▶ Written task
Extract every line from the records below that contains the word "there", copying each such line in full. Case counts.

▶ Task data
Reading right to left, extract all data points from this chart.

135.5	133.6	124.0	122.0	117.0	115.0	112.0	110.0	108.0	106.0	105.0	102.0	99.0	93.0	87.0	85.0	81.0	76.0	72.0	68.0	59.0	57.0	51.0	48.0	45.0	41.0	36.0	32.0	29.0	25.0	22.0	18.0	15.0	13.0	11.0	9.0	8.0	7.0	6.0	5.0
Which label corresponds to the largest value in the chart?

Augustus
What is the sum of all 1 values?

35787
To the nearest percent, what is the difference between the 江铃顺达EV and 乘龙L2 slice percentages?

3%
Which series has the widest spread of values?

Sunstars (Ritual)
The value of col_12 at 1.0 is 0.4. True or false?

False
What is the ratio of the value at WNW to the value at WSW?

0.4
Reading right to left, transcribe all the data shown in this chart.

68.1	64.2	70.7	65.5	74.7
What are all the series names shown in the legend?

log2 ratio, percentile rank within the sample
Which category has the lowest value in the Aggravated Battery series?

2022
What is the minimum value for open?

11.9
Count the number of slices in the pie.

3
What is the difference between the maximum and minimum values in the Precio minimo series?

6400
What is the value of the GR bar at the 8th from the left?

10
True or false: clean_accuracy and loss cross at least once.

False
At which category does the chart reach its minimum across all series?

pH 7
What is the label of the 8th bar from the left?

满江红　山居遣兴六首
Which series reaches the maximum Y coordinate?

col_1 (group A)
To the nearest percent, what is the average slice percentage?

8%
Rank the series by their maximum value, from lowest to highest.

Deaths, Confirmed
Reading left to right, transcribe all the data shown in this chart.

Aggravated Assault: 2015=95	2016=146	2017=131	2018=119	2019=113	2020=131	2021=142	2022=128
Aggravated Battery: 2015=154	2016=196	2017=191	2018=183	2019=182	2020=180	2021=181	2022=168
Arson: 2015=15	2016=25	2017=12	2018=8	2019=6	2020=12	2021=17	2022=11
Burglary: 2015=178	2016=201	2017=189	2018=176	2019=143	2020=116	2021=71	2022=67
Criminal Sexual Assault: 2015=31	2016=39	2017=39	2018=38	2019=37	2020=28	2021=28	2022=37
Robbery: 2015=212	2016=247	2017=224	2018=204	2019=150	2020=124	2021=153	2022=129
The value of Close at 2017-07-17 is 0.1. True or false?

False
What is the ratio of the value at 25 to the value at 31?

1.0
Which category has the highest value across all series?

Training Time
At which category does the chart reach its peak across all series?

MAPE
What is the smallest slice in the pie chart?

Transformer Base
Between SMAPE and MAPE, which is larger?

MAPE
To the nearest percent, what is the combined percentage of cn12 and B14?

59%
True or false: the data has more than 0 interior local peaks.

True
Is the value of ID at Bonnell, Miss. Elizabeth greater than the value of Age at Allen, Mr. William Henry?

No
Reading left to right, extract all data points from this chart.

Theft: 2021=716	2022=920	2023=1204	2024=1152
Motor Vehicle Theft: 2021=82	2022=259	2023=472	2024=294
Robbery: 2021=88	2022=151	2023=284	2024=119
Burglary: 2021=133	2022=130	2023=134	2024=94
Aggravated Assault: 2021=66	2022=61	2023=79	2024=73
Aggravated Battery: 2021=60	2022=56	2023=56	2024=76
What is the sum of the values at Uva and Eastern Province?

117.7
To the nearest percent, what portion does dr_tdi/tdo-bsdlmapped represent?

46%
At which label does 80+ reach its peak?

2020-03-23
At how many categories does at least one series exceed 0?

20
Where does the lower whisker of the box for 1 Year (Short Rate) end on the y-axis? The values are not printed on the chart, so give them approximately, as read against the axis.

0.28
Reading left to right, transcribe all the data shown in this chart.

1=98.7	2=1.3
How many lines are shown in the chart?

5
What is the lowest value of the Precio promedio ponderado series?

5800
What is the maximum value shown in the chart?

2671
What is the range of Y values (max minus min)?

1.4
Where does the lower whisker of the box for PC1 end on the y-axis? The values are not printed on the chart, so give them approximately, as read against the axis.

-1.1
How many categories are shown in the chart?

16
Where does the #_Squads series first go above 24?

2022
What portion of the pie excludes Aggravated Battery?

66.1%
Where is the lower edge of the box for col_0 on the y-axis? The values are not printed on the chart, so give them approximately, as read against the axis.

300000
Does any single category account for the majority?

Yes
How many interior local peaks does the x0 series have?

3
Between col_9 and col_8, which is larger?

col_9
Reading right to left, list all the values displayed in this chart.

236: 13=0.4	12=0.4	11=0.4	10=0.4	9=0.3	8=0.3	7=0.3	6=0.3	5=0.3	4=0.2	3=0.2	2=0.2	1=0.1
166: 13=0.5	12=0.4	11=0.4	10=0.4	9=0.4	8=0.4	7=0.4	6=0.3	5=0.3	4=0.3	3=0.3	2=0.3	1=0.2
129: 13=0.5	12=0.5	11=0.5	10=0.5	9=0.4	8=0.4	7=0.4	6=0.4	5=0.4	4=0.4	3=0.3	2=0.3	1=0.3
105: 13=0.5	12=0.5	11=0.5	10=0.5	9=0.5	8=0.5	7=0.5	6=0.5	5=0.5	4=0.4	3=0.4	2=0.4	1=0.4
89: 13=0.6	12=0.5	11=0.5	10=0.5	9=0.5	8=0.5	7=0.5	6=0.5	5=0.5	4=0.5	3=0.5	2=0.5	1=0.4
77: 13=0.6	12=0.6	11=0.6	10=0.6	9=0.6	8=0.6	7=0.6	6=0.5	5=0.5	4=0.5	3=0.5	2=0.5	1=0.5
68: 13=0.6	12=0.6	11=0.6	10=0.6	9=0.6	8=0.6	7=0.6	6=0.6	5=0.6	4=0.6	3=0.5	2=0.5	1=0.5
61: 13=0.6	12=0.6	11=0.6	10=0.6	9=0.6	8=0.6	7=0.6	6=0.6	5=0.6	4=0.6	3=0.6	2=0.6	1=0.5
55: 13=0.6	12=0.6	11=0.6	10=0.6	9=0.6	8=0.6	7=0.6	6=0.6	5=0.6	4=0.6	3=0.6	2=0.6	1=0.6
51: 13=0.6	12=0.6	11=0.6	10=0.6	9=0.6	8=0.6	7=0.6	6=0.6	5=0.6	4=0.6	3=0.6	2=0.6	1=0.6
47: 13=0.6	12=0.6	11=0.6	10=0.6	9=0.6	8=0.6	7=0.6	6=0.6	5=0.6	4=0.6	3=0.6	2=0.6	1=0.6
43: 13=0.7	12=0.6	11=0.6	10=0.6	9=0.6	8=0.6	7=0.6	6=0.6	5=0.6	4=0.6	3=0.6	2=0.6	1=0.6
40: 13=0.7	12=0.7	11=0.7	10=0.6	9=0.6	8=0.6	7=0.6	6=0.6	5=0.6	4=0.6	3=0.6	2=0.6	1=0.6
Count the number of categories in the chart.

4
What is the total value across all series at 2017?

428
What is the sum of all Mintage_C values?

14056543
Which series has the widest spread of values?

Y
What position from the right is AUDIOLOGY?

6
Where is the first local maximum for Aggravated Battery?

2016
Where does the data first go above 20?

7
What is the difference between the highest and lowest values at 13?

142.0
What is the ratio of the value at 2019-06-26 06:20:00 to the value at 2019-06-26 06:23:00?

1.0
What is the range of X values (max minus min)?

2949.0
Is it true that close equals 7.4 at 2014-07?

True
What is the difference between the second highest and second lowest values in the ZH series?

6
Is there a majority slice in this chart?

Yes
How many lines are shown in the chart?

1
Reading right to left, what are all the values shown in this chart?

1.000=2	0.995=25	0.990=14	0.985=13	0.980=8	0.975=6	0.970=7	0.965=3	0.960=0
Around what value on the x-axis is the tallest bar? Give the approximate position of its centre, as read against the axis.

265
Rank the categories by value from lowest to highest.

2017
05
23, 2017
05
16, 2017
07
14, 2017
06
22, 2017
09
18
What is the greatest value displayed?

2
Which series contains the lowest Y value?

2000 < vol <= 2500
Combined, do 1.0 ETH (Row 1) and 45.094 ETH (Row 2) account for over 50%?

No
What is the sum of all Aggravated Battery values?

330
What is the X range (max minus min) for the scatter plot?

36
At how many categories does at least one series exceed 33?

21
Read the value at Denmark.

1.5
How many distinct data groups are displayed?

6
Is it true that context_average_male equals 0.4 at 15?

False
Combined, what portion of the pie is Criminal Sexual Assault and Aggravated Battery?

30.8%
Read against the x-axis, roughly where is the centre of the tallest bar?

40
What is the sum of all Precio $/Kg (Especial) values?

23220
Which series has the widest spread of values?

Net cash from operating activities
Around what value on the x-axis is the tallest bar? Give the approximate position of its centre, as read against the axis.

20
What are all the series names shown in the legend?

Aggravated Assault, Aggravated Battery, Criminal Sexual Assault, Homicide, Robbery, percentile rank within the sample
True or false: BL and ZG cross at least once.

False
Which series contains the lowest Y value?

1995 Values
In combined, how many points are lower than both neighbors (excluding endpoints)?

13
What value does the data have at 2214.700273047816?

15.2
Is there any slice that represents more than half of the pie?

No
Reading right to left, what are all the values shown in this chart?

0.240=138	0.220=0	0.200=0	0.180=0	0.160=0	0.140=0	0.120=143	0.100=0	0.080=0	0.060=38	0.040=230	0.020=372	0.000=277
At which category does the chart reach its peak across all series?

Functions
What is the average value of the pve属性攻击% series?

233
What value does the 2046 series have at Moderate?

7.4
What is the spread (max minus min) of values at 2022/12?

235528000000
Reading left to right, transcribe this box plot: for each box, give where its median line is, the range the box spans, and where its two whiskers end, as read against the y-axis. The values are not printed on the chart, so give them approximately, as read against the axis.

▶ Result
Is there a majority slice in this chart?
Is there any slice that represents more than half of the pie?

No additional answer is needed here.